» **Exercise set**
[a] In the article on the anthrax death in Kazakhstan, how did the victim catch the infection?
[b] Reproduce the article on the anthrax death in Kazakhstan word for word, from "In early June, one" up to and including "of infected animals.".

» **Passage for review**
· · · · ·
A 38-year-old man has died of anthrax in southern Kazakhstan, the ex-Soviet republic's emergencies ministry spokesman said on Thursday.

The man was admitted to the intensive care unit of a hospital in the city of Lenger on Monday.

The Kazakh emergencies ministry said the victim had caught the infection while slaughtering cattle.

Outbreaks of anthrax are relatively common in the Central Asian state. Owners of sick cattle have been known to sell meat from infected animals after culling them, bypassing veterinary checks.

In early June, one man died of anthrax in Jalal-Abad, in southwestern Kyrgyzstan. Anthrax was also confirmed in 21 patients in hospitals in southern Kyrgyzstan on July 28.

Anthrax affects both wild mammals and domestic cattle that ingest or inhale the bacterial spores while grazing. The spores can survive dormant in soil for decades. Humans can also contract the disease if they are exposed to the blood or tissue of infected animals.

Anthrax can be highly lethal, but in some forms responds well to antibiotic treatment.

In 1979, the accidental release of anthrax spores from a Soviet military facility in Sverdlovsk, now Yekaterinburg, resulted in at least 94 people becoming infected with the disease. Some estimates put the amount of people infected as high as 500.

A secret KGB internal report stated that sixty four of the infected people died over the next six weeks in the city, located 1450 km (900 miles) east of Moscow. Unofficial estimates put the number of deaths at around 100.

Soviet authorities covered up the incident, blaming the deaths on infected meat. The accident, and the accompanying biological weapons program, was only officially acknowledged in 1992 by then-Russian president Boris Yeltsin. Communist Party boss in the city at the time of the accident, Yeltsin was reportedly denied access to the facility by military authorities.
· · · · ·
» **Data extracts**
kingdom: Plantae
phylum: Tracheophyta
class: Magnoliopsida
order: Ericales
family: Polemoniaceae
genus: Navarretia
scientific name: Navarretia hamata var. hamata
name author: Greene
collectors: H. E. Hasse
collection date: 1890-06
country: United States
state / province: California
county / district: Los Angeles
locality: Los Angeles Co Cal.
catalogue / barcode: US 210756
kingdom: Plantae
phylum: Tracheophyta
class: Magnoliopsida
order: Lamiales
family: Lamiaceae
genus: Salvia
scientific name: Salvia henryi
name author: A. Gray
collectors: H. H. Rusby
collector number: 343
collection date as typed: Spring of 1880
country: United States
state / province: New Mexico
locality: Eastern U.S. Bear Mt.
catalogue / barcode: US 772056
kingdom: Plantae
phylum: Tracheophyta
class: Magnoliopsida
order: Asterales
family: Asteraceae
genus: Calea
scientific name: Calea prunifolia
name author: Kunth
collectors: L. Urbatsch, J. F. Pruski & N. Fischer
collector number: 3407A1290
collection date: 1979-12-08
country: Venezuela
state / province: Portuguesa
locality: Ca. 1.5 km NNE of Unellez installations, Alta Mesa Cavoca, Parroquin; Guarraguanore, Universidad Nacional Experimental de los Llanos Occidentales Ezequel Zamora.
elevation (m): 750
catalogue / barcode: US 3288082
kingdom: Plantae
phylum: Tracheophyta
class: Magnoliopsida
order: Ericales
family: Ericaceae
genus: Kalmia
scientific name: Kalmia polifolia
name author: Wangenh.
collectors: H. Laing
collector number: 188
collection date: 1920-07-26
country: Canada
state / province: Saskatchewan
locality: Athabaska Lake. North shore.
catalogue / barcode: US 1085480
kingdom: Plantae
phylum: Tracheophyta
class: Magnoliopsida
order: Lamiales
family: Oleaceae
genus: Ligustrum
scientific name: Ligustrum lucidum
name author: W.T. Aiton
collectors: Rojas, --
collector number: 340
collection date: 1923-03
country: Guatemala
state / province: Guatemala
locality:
· · · · ·
» **Results of the tasks**
[a] He caught it while slaughtering cattle.

[b]
In early June, one man died of anthrax in Jalal-Abad, in southwestern Kyrgyzstan. Anthrax was also confirmed in 21 patients in hospitals in southern Kyrgyzstan on July 28.

Anthrax affects both wild mammals and domestic cattle that ingest or inhale the bacterial spores while grazing. The spores can survive dormant in soil for decades. Humans can also contract the disease if they are exposed to the blood or tissue of infected animals.